Excerpt to read START

I know some people probably think that's an insane amount to pay for a mold, but it was totally worth it to me.  Now that I've had the chance to use it and experience the quality first-hand, I'm toying with the idea of ordering another one.  No joke.



not_ally said:


> Definitely a thing of beauty.  LBOT, meant to post this on another thread, but your bars *don't* look like HP, you are right, they are too smooth and pretty!  Now I really want that mold, but I have a feeling it is going to be expensive enough to wait for a while.



Thank you!  I've worked hard to get past that lumpy look.  They aren't marble-smooth like cold process, and I won't pretend otherwise, but they look a lot better than my first few HP batches.



LBussy said:


> No kidding, they are gorgeous.  JBot you say "pour" and I've never used any term other than "glop" for HP soap.  Are you really able to pour?

Excerpt to read END

**Problem A**: Translate this sentence from the soap-making thread into Spanish: "They aren't marble-smooth like cold process, and I won't pretend otherwise, but they look a lot better than my first few HP batches."

Exercise material START

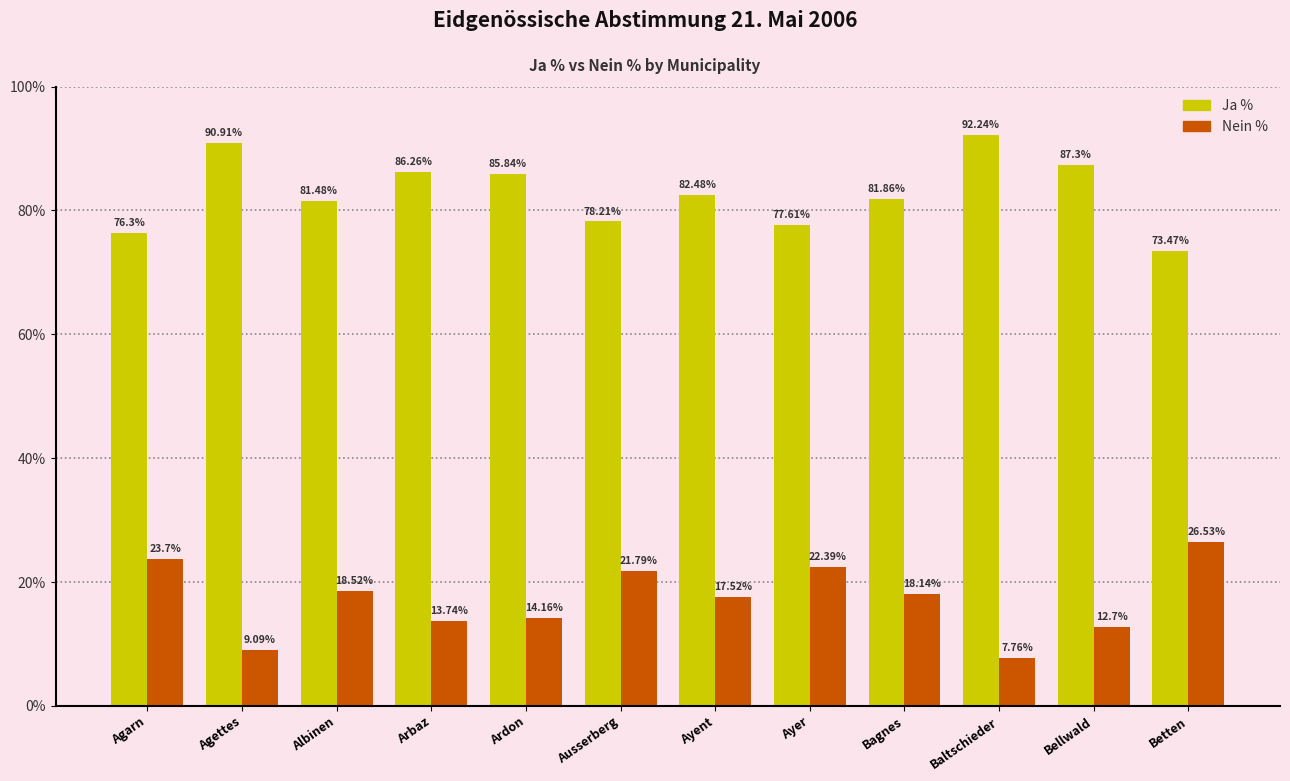

What is the spread (max minus min) of values at Bellwald?

74.6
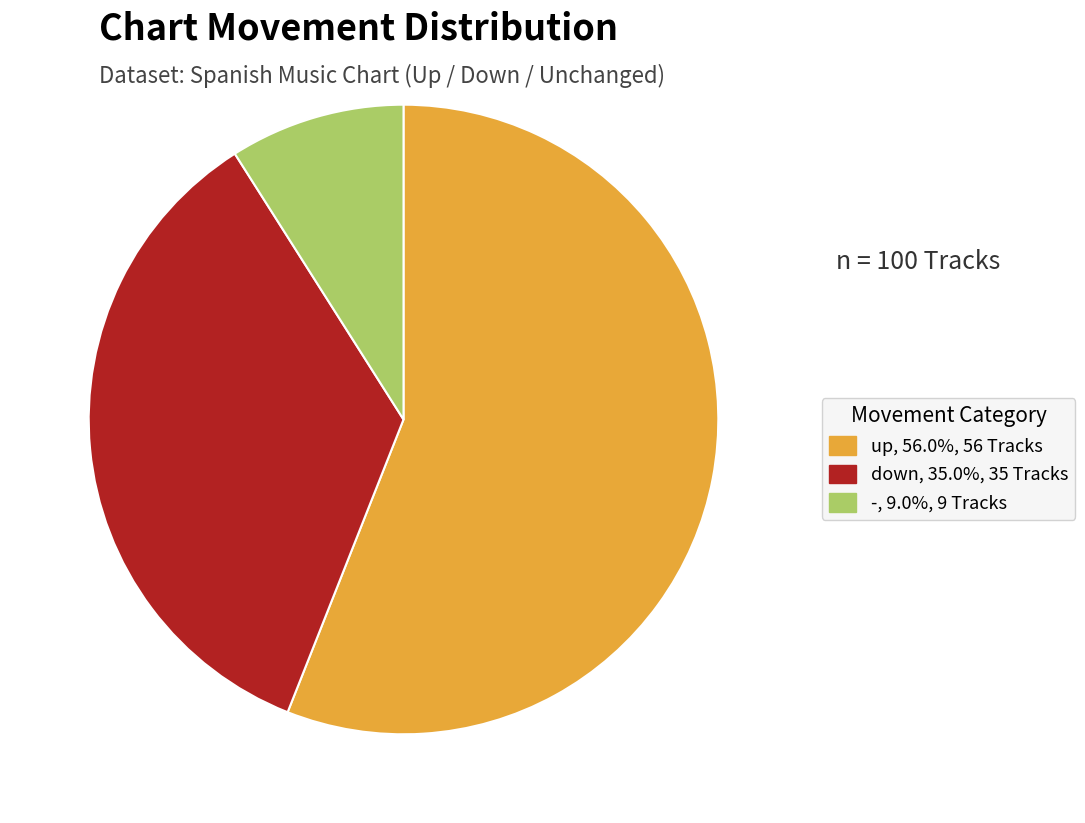

Rank the categories by value from lowest to highest.

-, down, up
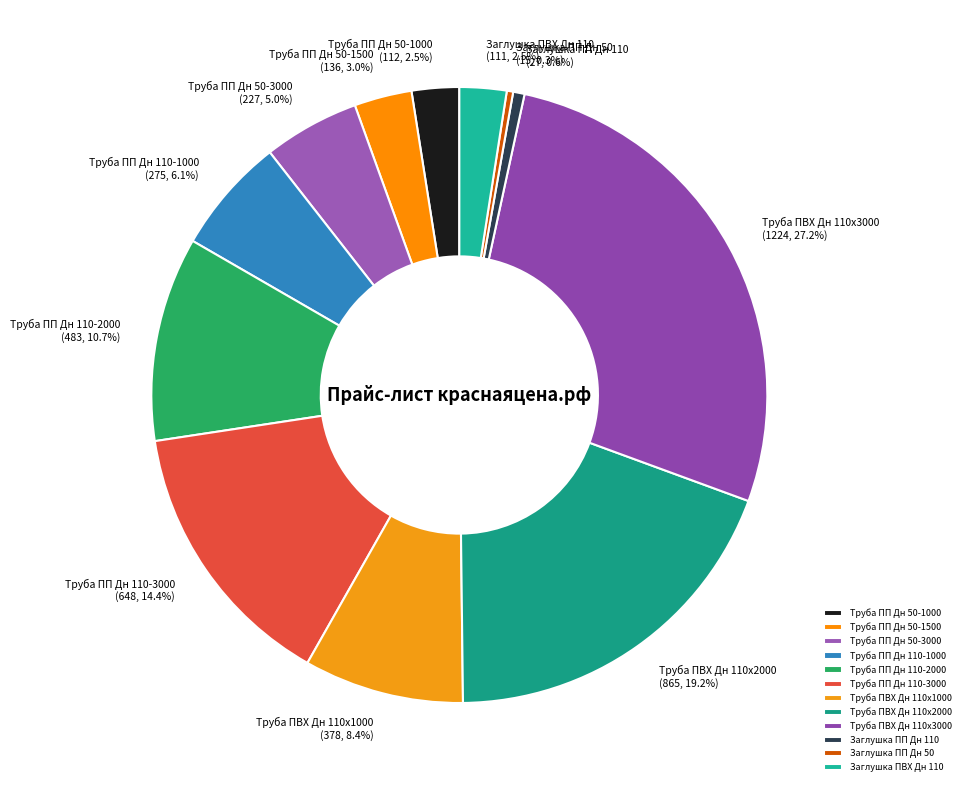

Is it true that Труба ПП Дн 50-3000 is 18% of the pie?

False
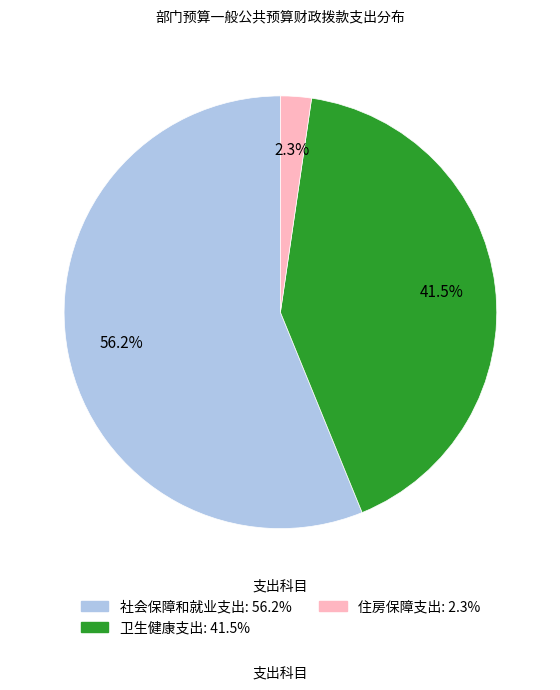

Count the number of slices in the pie.

3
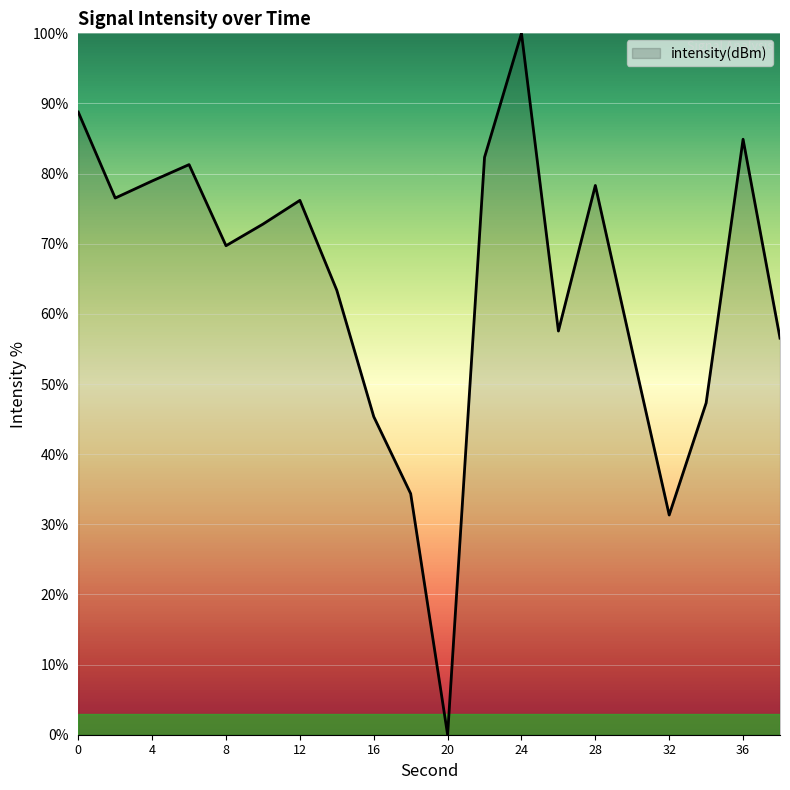

What is the maximum value shown in the chart?

100.0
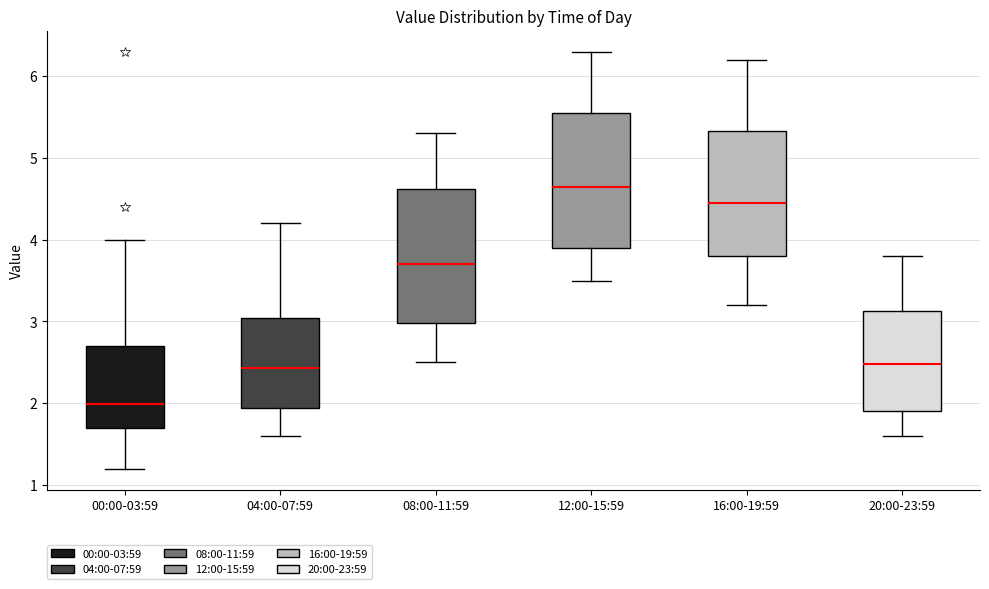

Which box's median line is the highest?

12:00-15:59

Exercise material END

**Problem B**: Please render the rows as a JSON list of strings, one string per line with blank lines omitted, starting at the line containing "Rank the categories" and ending at the last line of the rows. Leave the pictures out.

**Task output A**: No quedan lisas como el mármol, como las de proceso en frío, y no voy a fingir lo contrario, pero se ven mucho mejor que mis primeras tandas de HP.

**Task output B**:
[
  "Rank the categories by value from lowest to highest.",
  "-, down, up",
  "Is it true that Труба ПП Дн 50-3000 is 18% of the pie?",
  "False",
  "Count the number of slices in the pie.",
  "3",
  "What is the maximum value shown in the chart?",
  "100.0",
  "Which box's median line is the highest?",
  "12:00-15:59"
]